• kadrosuna xzibit, amanda peet ve billy connolly de eklenmistir. timothy olyphant'in da filmde oynayacagi soyleniyor.
    iyi guzel de xzibit ne alaka lan? pimp my ufo.
  • bu haftaki "hayatimda izledigim en kotu film" kosemde bu filmi konuk ediyorum.

    nasil sacmalamislar, nasil cirpindikca batmislar belli degil. benim gibi bir x-files hastasi icin de tam bir izdirap oldu (tabii hastasi derken, "metallica black albume kadar iyiydi" diyenler gibi ben de bunun ilk 5 sezonundan sonrasini tanimam etmem).

    bir kere ana hikaye coban salatasi olmus: cinayetleri sezen bir pedofil rahip medyumdan, organ kacakcisi homoseksuel ruslara, oradan fantastik kok hucre calismalariyla travesti kafa nakillerine, rahibin aslinda zamaninda dudukledigi cocukla ruh ikizi olmalarina..gittikce gidiyor.

    yine de bundan iyi bir b filmi olurdu direkt dvd'ye gidebilecek. scully'nin hikayesiyle o umudu da sondurmusler. tum zamanlarin en gereksiz sub-plotu olsa gerek. bir doktor olarak, yapacagi cok yeni ve riskli kok hucre ameliyatinin arastirmasini google'a "stem cell research" yazarak yapmaya calismasina, oradan da olayi cift basli kopek resimleri yardimiyla ana hikayeye baglamasina, uzuntuden komaya girmek uzereyken yari baygin taniklik ettim. ama bunun otesinde, butun o "ameliyati yapip cocugu kurtarmaya calisayim mi" dramasi o kadar kel alaka ki, seyirci icin o kadar manasiz ki, o sondaki bitmek bilmeyen "don't give up" muhabbeti bir iskence oluyor. diyalogun kendisi de kotu, derin birseyler yapmaya calisip hic becerememisler. bunlarin birak test run'lari, focus-grouplari basariyla gecmelerini, bastan senaryoya dahi girmeleri mucize.
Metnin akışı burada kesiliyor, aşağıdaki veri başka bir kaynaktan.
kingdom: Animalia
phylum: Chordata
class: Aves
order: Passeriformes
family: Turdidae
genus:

    xzibit ne bir de allahaskina, hic mi anasi babasi yok bunlarin.
  • sex and the city gibi dizi uyarlamaları handiyse tüm dünyayla eş zamanlı gösterilirken x files gibi bir efsanenin son halkasının böylesi geciktirilmesi iç acıtıyor. elimi taşın altına koyup burdan yetkililere sesleniyorum; black oil'ler rüyanıza girsin, ufolar, kurt adamlar, paranormal aktiviteler kovalasın sizi emi. kesin sigara içen adam vardır bu işin altında!!!
    (bkz: government denies knowledge)
  • rutin bir the x-files bölümü. lakin önemi bugünün tarihinden geliyor.

    ----------------- ön bilgi -------------------------------------------

    az sonra okuyacağınız satırlar hardcore bir x-files izleyicisinden gelmektedir, taraflıdır, objektif değildir. filmi beğenmediyseniz bu entry'i atlayabilirsiniz, zamanınızı harcamamış olursunuz.

    ----------------- ön bilgi -------------------------------------------

    ----------- subjektif spoiler ---------------

    öncelikle fox mulder'ı en son göreli ne kadar olmuştu? 6 sene değil mi? 2002 mayısında 9. sezonun son bölümü yayınlanmıştı. o zamandan beri kendisinden haber alınamadı. aynı şekilde scully de öyle.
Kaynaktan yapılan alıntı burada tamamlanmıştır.